If you are above the line (positive residuals), that means that your country has less social mobility than you would expect from its wealth:

  • Saudi Arabia 0.49
  • Panama 0.45
  • Turkey 0.43
  • Singapore 0.29
  • Ireland 0.27
  • South Africa 0.26
  • Greece 0.23
  • USA 0.23
I think that breaks down into two or three groups:

  • Countries that have by accident of geography natural resources far in excess of what would be expected makes them wealthier than they really “should” be. Saudi Arabia and Panama seem obvious candidates here; maybe htis applies to Turkey and Singapore?
  • Countries with inflated GDP figures from tax-haven status (Ireland). Maybe this is also part of the Singapore story?
  • Political failure to share wealth equitably (South Africa, Greece, USA).
Australia, New Zealand, India and China are pretty much exactly on trend.
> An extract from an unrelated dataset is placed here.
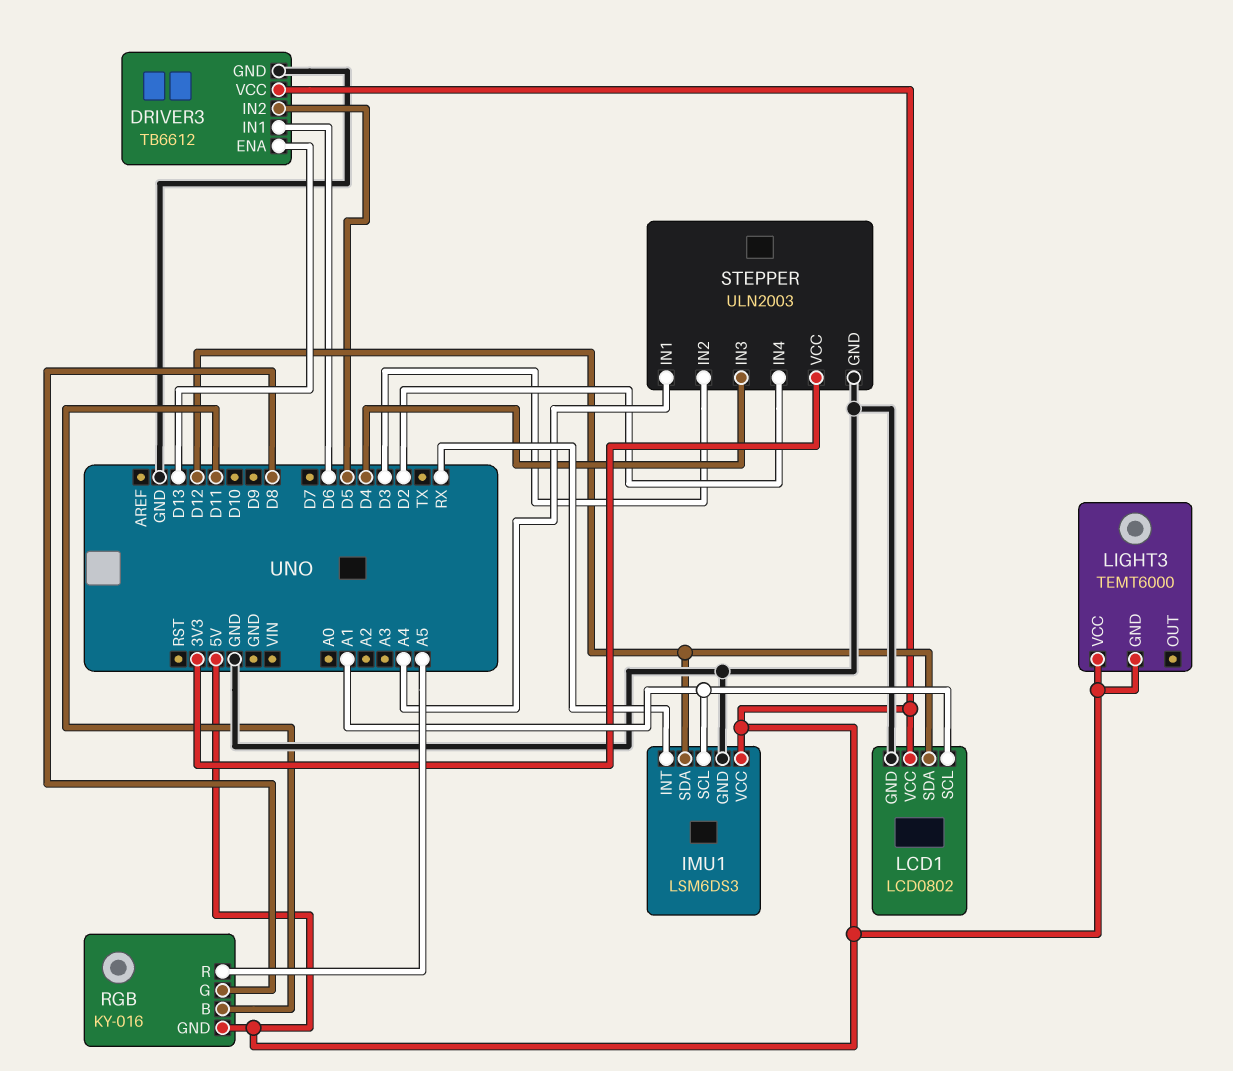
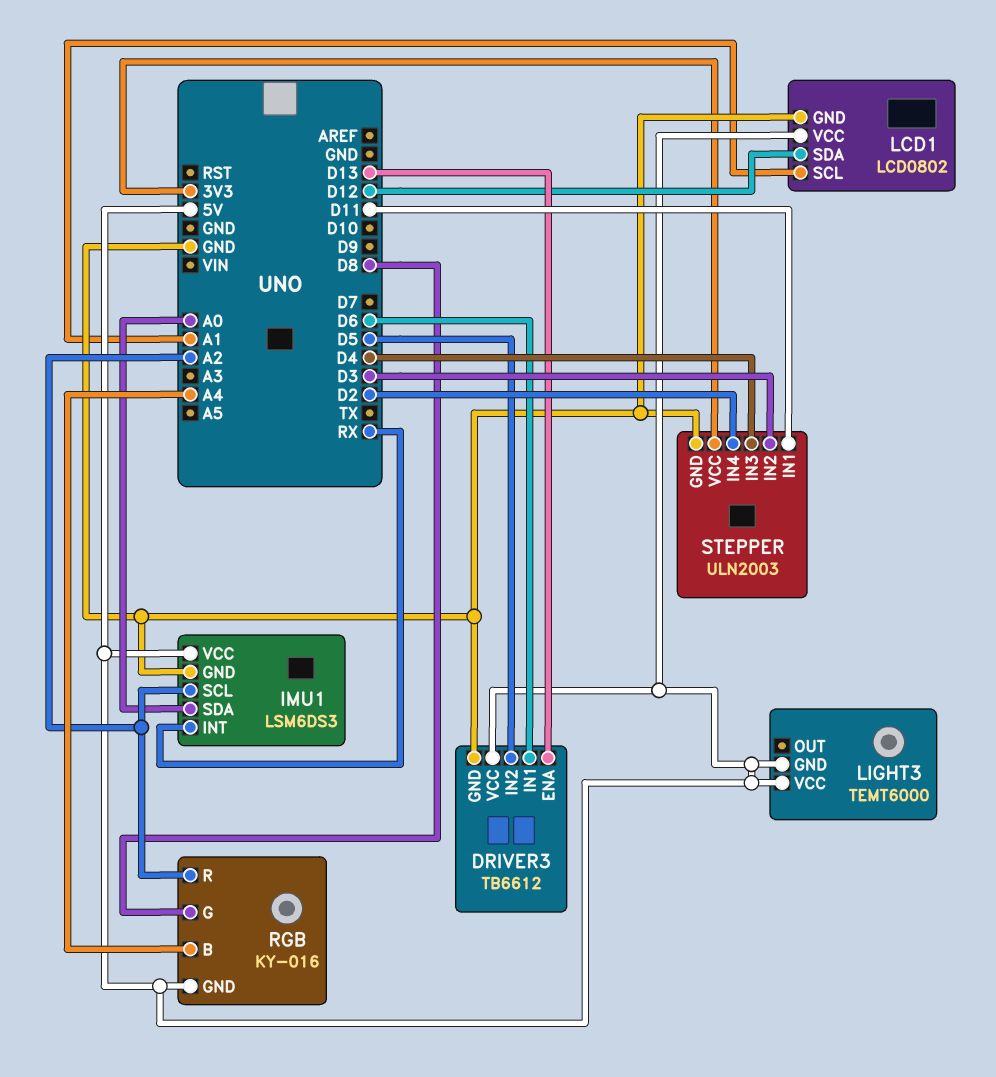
IMU1 pin SCL: A1 -> A2
IMU1 pin SDA: D12 -> A0
RGB pin B: D11 -> A4
RGB pin R: A5 -> A2
STEPPER pin IN1: A4 -> D11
That’s a bit surprising, you would expect Australia to have the Saudi Arabian curse.


Further for the stats nerds: the residuals look pretty much normally-distributed, so that suggests that the remaining effects are a bunch of independent factors (probably politics, culture, things like that). Normal distributions don’t happen very often unless it’s a mixture of factors. No one factor is likely to stand out, so there’s probably more to it than what I put in the previous section.




Lastly, but not leastly…

The evidence is clear that AI delivers at least a 25% productivity improvement for white collar workers. That is surely an underestimate of the long term gains. Katja Grace’s survey shows a lot of potential productivity gains from AI taking over jobs:  https://wiki.aiimpacts.org/ai_timelines/predictions_of_human-level_ai_timelines/ai_timeline_surveys/2023_expert_survey_on_progress_in_ai

That would definitely boost GDP per capita, because the AI’s don’t count as people. (For some of my silly poetry on this topic… https://www.ifost.org.au/~gregb/poetry/ai-rights.html )

What happens then?
  • Do we see social mobility improve everywhere? People who can identify ways that AI can do something useful are likely to move up in society very rapidly over the next few years; those that can’t (or choose to ignore AI’s impact on their businesses) may well see their wealth eroded very significantly. That’s a very plausible mechanism for a significant jump in social mobility.
  • Or will we see the relationship between GDP and social mobility weaken? If having access to AI models is like having an unexpected natural resource (e.g. like Saudi Arabia or Panama) then ossification might happen in those countries: AI owners would have stratospheric wealth.
Either way, it’s a receipe for political upheaval. In the first case, the elites change; in the second case, the elites end up with vastly more power.